- _INSTRUCTIONS FOR THE TASK_
Reproduce the first line of the material below and each line after it, exactly, through the line containing "glazuri comerciale japoneze, cum", and give nothing more.

- _AVAILABLE DATA_
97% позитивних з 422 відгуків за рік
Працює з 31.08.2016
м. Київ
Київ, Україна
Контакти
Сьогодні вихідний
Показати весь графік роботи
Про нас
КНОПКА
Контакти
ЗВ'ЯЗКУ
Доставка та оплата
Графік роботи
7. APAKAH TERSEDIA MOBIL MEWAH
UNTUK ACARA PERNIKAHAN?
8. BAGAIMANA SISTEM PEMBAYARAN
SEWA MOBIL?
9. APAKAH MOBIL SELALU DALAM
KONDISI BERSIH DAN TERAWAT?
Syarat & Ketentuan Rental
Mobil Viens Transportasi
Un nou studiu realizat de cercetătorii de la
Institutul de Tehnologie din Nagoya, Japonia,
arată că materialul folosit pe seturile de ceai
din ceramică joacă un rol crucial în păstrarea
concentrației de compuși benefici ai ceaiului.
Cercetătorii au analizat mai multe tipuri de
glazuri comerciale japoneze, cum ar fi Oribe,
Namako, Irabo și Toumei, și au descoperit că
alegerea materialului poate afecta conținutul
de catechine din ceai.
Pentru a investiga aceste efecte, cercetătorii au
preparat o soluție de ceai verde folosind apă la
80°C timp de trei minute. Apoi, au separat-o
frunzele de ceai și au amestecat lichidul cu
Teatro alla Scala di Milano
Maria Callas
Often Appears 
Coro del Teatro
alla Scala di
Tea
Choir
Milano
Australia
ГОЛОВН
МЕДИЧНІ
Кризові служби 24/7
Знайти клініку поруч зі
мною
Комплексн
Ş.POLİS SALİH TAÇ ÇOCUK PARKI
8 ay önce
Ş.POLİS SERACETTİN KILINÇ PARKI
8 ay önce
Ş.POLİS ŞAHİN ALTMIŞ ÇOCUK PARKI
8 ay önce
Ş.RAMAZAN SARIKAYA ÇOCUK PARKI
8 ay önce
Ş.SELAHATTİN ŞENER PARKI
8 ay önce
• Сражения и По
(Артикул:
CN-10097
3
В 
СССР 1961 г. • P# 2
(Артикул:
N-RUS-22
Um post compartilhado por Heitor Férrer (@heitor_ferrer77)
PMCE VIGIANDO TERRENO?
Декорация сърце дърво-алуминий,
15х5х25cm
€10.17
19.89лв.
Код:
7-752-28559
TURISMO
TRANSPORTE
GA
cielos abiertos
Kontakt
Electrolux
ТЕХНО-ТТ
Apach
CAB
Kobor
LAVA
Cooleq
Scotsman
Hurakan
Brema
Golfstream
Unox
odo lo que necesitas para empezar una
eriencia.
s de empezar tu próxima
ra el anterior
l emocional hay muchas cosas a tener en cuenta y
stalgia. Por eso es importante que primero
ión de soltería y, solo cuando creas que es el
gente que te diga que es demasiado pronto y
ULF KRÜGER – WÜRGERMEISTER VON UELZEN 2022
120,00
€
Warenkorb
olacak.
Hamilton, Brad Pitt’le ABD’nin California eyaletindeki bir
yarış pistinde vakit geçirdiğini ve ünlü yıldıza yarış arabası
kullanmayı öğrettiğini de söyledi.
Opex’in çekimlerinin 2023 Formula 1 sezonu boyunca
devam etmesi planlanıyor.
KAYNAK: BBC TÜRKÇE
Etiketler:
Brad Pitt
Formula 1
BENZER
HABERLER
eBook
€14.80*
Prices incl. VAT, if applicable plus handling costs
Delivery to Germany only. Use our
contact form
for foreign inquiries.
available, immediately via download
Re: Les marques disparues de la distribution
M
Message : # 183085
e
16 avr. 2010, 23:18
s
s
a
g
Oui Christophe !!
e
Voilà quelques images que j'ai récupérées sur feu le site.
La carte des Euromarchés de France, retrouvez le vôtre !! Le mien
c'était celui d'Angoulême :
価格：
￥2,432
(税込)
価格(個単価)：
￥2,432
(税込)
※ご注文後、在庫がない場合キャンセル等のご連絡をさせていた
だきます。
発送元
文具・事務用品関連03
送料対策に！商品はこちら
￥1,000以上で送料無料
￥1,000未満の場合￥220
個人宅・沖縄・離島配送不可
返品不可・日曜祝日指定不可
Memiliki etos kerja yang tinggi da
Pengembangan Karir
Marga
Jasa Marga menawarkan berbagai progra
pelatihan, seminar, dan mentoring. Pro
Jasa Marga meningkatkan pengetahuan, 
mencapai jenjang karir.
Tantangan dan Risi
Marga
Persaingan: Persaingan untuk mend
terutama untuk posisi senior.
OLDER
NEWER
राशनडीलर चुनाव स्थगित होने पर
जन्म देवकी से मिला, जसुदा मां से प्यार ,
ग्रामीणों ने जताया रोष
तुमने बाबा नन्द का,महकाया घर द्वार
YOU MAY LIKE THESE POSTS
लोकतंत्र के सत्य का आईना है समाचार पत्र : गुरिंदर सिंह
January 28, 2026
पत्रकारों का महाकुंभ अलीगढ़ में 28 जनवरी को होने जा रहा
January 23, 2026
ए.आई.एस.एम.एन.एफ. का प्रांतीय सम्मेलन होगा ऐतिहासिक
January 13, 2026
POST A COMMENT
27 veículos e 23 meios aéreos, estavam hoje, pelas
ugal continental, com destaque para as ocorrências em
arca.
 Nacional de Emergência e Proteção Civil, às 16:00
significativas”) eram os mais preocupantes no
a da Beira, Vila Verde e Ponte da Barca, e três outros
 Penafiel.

- _YOUR RESPONSE_
97% позитивних з 422 відгуків за рік
Працює з 31.08.2016
м. Київ
Київ, Україна
Контакти
Сьогодні вихідний
Показати весь графік роботи
Про нас
КНОПКА
Контакти
ЗВ'ЯЗКУ
Доставка та оплата
Графік роботи
7. APAKAH TERSEDIA MOBIL MEWAH
UNTUK ACARA PERNIKAHAN?
8. BAGAIMANA SISTEM PEMBAYARAN
SEWA MOBIL?
9. APAKAH MOBIL SELALU DALAM
KONDISI BERSIH DAN TERAWAT?
Syarat & Ketentuan Rental
Mobil Viens Transportasi
Un nou studiu realizat de cercetătorii de la
Institutul de Tehnologie din Nagoya, Japonia,
arată că materialul folosit pe seturile de ceai
din ceramică joacă un rol crucial în păstrarea
concentrației de compuși benefici ai ceaiului.
Cercetătorii au analizat mai multe tipuri de
glazuri comerciale japoneze, cum ar fi Oribe,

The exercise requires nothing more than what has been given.